Sayın Bakan’ın söylediği, başlatılan tahkikatın takipçisi olacağız. Gerek İçişleri Bakanı’nın gerekse tüm Türkiye Cumhuriyeti kurumlarının barışçıl mücadelemizde yanımızda olmasını istiyoruz.
“Bakan, yol kapatma konusunda yanlış bilgilendirilmiş”
“İçişleri Bakanı, açıklamasında bir yol kapatma hadisesinden bahsediyor. Bu konuda kendisi yanlış bilgilendirilmiş olmalı. Çin İstanbul Başkonsolosluğu zaten sokağın içinde. Orada kapanacak bir yol yok. Zaten sadece konsolosluğa girenler ve çıkanlar kullanıyor. Biz de sadece konsolosluk bahçe kapısının önünde durduk. Üstelik sabahın 05.00’iydi.
O sokağın iki kenarında beklemedik. Yolu bariyer ve arabalarla güvenlik güçleri kapattı, biz değil.
“Hükümeti somut adımlar atmaya, muhalefeti etkili bir muhalefete çağırıyoruz”
“Sarıyer İlçe Emniyet Müdürü, bize ‘sizi sınır dışı edeceğiz’ diye bağırdı ama ben de dahil orada bulunan birçok kişi de Türkiye vatandaşı. Hatta ulaşmak istediğimiz Çin’deki yakınlarımızdan da Türkiye vatandaşları olan birçok insan var.
“Altı yıldır haber alamadığım, Çin’deki toplama kamplarından birine gönderilen kardeşim Mevlüde Hilal de o Türkiye vatandaşlarından biri. Türkiye için bu konu, bu boyutuyla kamplarda tutulan ‘akraba, soydaş dindaş’ın da ötesinde doğrudan kendi varlığını ilgilendiren bir mesele halini alıyor.
“Türkiye Cumhuriyeti’nin resmi kurumları, altı yıldır kendi vatandaşlarından haber alamayan bir durumda. Tekrar söylüyorum ki bu anlamda bu mesele Türkiye’nin kardeşlerine sahip çıkmasının da ötesinde vatandaşlarına sahip çıkması meselesidir.
“Biz Türkiye Cumhuriyeti’nin tüm kurumlarının bu hak arama mücadelesinde fiilen yanımızda olmasını ve yakınlarımızın toplama kamplarından kurtarılması için somut adım atmasını istiyoruz.

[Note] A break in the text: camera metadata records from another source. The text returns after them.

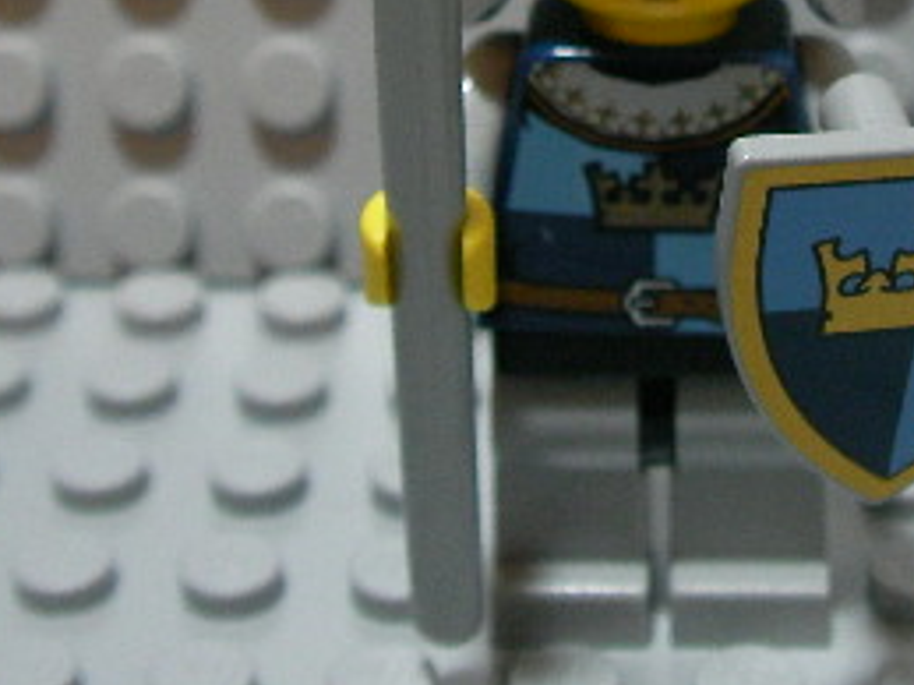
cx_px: 685
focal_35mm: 94
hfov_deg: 20.7
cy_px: -35
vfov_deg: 15.4
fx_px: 2481
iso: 200
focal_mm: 6.3
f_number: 3.5
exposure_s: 1/16.4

“Türkiye’nin bunu sağlayacak gücünün olduğunu biliyoruz. Bu konuda hükümeti gündelik açıklamalar dışında somut adımlar atmaya; muhalefeti de konu gündem oldukça tweet atmanın dışında, hükümeti harekete geçirmek için bu konuda etkili bir muhalefet yapma görevini gerçekleştirmeye çağırıyoruz.”